Tackling of religious intolerance

Religious intolerance reared its ugly head once again in Pakistan when a group of unidentified people vandalised a Hindu temple in the Korangi area of Karachi and desecrated an idol. The police are clueless about the attackers and the motive for the attack is unknown. However, speculations are high that slanderous comments by a BJP spokesperson in India led to the current vandalism of the Hindu temple. Leaders at the helm of affairs need to play their role and restrain these unscrupulous elements from tarnishing the image of the country. This incident is harsh and obnoxious as all religious places are respectable and miscreants have no right to act on their own negatively just to quench their anger. The incident highlights the fact that a country created to protect and house the Muslim minority of united India, has fallen woefully short of providing fundamental rights to its own minorities. They do not know what it is like to freely profess and follow their religions and they do not even have very basic human rights. An impartial review of the status of minorities in the country reveals that the members of minority communities are living under the fear of subjugation by religious zealots. The virulent and intolerant right wing religious groups are gaining increasing space in Pakistan, while the freedoms of minorities are vanishing. Pakistan was envisaged to be a safe country for everyone including the non-Muslims where everyone could enjoy equal rights without any discrimination. Even Quaid-i-Azam’s first cabinet included ministers with different religions, who are coming under attack by so-called thinkers of the present era. Quaid, who in his August 11, 1947, speech had said that everyone is free to go to their temples, mosques and churches as the state did not have anything to do with the religion. But over the years, minorities have been persecuted in Pakistan due to the apathy of the religious clergy of the country.

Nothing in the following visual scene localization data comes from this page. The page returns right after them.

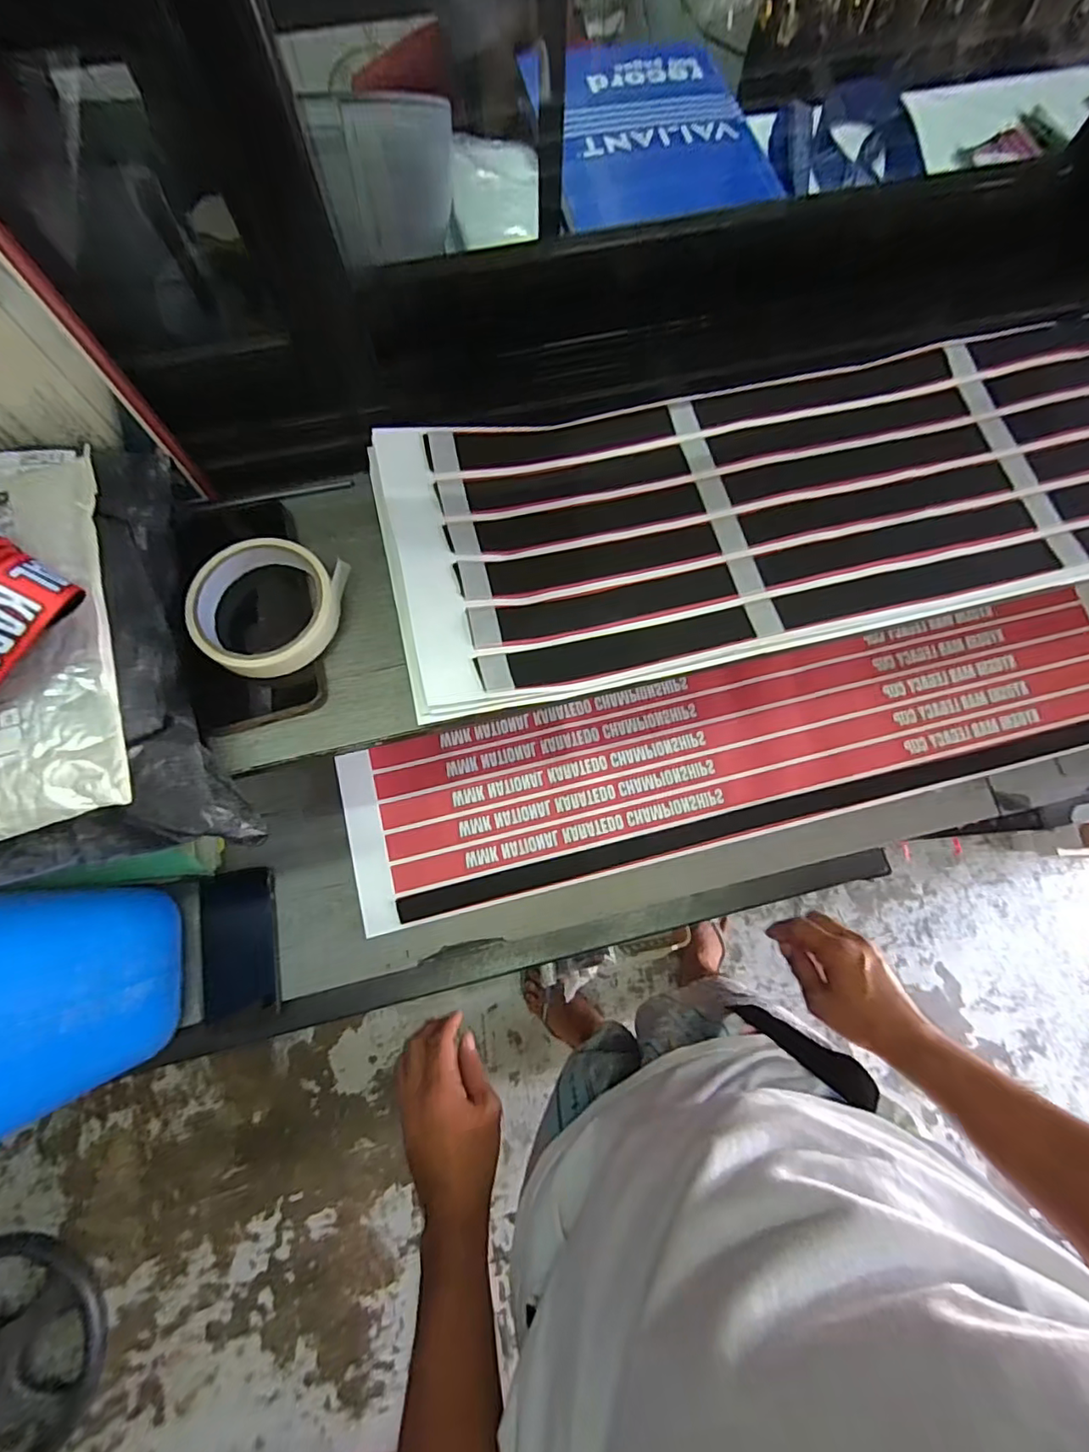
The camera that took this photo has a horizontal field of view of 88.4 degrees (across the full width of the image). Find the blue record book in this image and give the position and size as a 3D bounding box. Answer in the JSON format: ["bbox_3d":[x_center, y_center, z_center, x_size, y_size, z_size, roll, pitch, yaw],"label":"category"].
[{"bbox_3d":[0.088,-0.509,0.475,0.174,0.012,0.203,-11,76,-4],"label":"blue record book"}]

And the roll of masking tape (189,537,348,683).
[{"bbox_3d":[-0.184,-0.079,0.368,0.091,0.025,0.093,0,78,-1],"label":"roll of masking tape"}]

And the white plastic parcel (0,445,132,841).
[{"bbox_3d":[-0.290,-0.049,0.279,0.139,0.033,0.224,-17,76,-5],"label":"white plastic parcel"}]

State succumbed to the pressure of the religious lobbies, and the religion was left to them for exploitation and comes under attack almost daily. Their religious places are not safe and they have no rights. The discrimination against the minorities has become so common that no one bothers to care about the issue. Although it was Jinnah’s intention to unite all races and religions in Pakistan and allow the minorities to live in peace, tolerance in society, yet the lives of religious minorities have severely declined since then. Individuals belonging to the minorities have been attacked, along with their property and places of work and worship. Aside from Christians, Ahmedis, Shias and other Muslim minorities, the Hindus in Pakistan have had to relocate to India, convert to Christianity or Islam – either forcibly or out of fear – and brutally persecuted, simply for being Hindu. Members of the Hindu community live their lives secluded from the rest of society and practice their religion in secret out of fear for the ever present threat to their security. It is due time to return to the sentiment of coexistence and make Pakistan a safe, happy and prosperous place to live for all. Legal action must be taken against those who commit crimes against minorities and their religious places.